Kannan

The One Minute Manager — Dr Kenneth Blanchard & Dr Spencer Johnson

There is a particular kind of book that is short enough to be read in a single sitting and substantial enough to be thought about for considerably longer. The One Minute Manager by Dr Kenneth Blanchard and Dr Spencer Johnson is, by most measures, that kind of book — a slender text whose central ideas are simple to state and less simple to consistently practise.


How I Found It

I came to it through a chain of adjacent reading — one book leading to another in the way that library shelves tend to encourage. I was, at the time, navigating early leadership responsibilities with more enthusiasm than method, and the existing literature I had attempted on the subject had not made the translation from principle to practice particularly easy. This book did.


The Structure

The text is written as a parable — a young man in search of an effective manager encounters one and documents what he observes. The narrative format, reminiscent of books like The Monk Who Sold His Ferrari, is a deliberate choice: the authors want the reader to see the principles in action rather than simply catalogued. It works reasonably well, and the book moves quickly enough that the fictional scaffolding never becomes a distraction.


The Three Principles

The book organises its approach to management around three practices, each designed to be brief enough to be genuinely executable in the pressured conditions of real working life:

One Minute Goals — Manager and team member together define clear, concise objectives that can be reviewed quickly and regularly. The underlying logic is accountability by transparency: when both parties understand the standard for good performance from the outset, evaluation becomes less subjective and feedback less personal.

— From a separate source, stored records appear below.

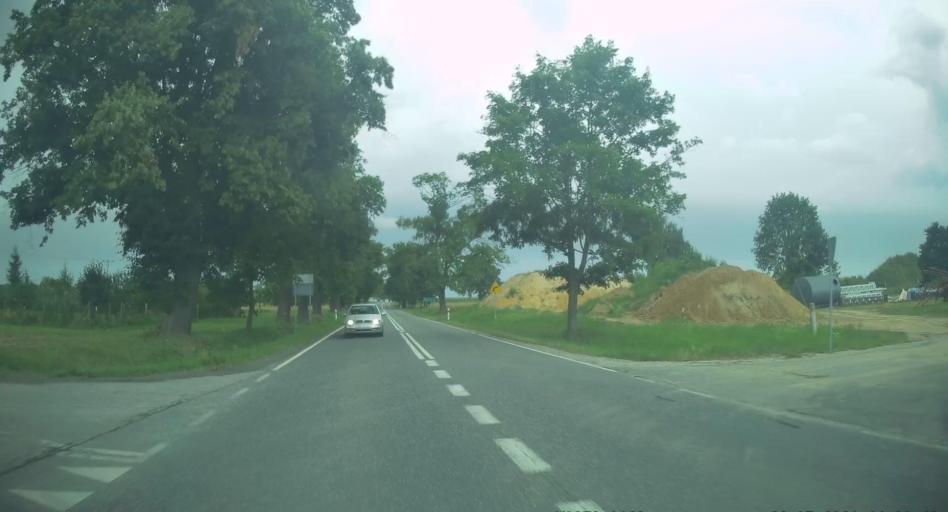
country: PL
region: Lodz Voivodeship
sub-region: Powiat skierniewicki
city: Gluchow
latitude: 51.7789
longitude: 20.0850
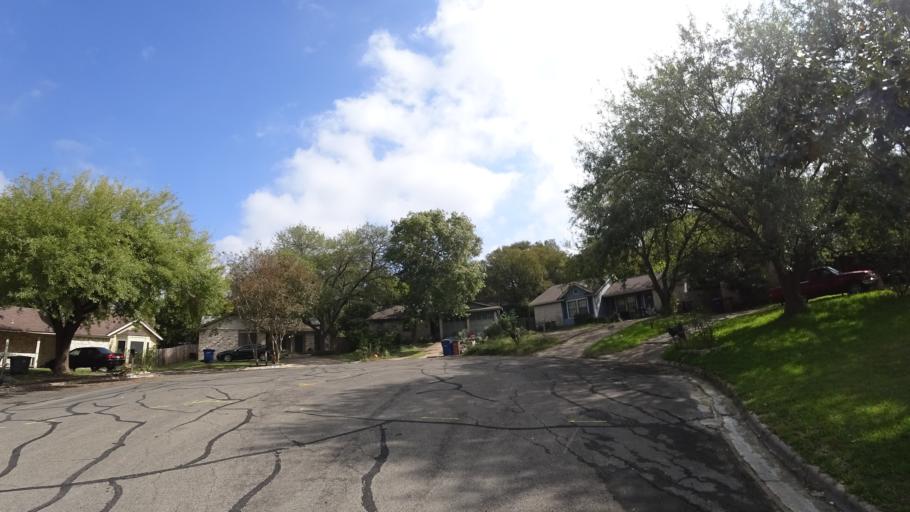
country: US
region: Texas
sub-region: Travis County
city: Shady Hollow
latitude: 30.2011
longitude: -97.8312
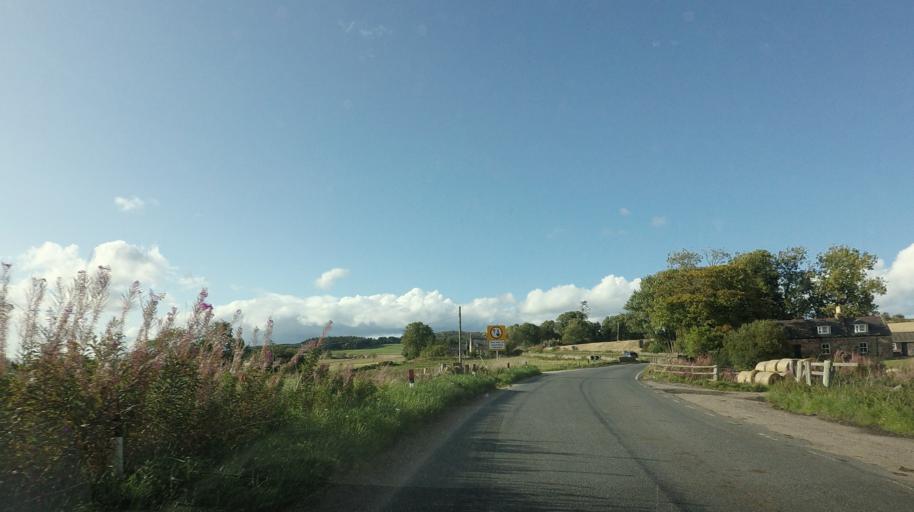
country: GB
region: Scotland
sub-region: Aberdeenshire
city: Kemnay
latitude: 57.1352
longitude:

One Minute Praising — When someone does something well, the response is immediate, specific, and brief. The authors argue that positive reinforcement is most effective when it is proximate to the behaviour it is recognising — delayed praise loses much of its instructional value.

One Minute Reprimand — When someone with the capability to perform well does not, the response is similarly immediate and specific, but importantly, it is directed at the behaviour rather than the person. The reprimand ends with an explicit reaffirmation that the manager's regard for the individual is unchanged.


What the Book Is Really Arguing

Taken together, the three principles constitute a case for clarity and consistency as the foundations of effective management. Much of what passes for poor leadership, Blanchard and Johnson suggest, is not cruelty or indifference but ambiguity — people who do not know what is expected of them, who receive feedback too infrequently or too imprecisely to act on it, and who consequently operate without a reliable sense of whether they are performing well or not. The One Minute Manager's intervention is largely structural: establish clear expectations, close the feedback loop promptly, and treat the people you work with as capable of improvement.


A Note on Scope

The book is short and its framework is intentionally simplified. Readers looking for a nuanced treatment of organisational complexity, team dynamics, or the political dimensions of institutional leadership will need to look elsewhere. What The One Minute Manager offers is something more foundational: a set of habits that, practised consistently, address a surprising proportion of the friction that accumulates in working relationships when clarity and timely feedback are absent. For that purpose, its brevity is an advantage rather than a limitation.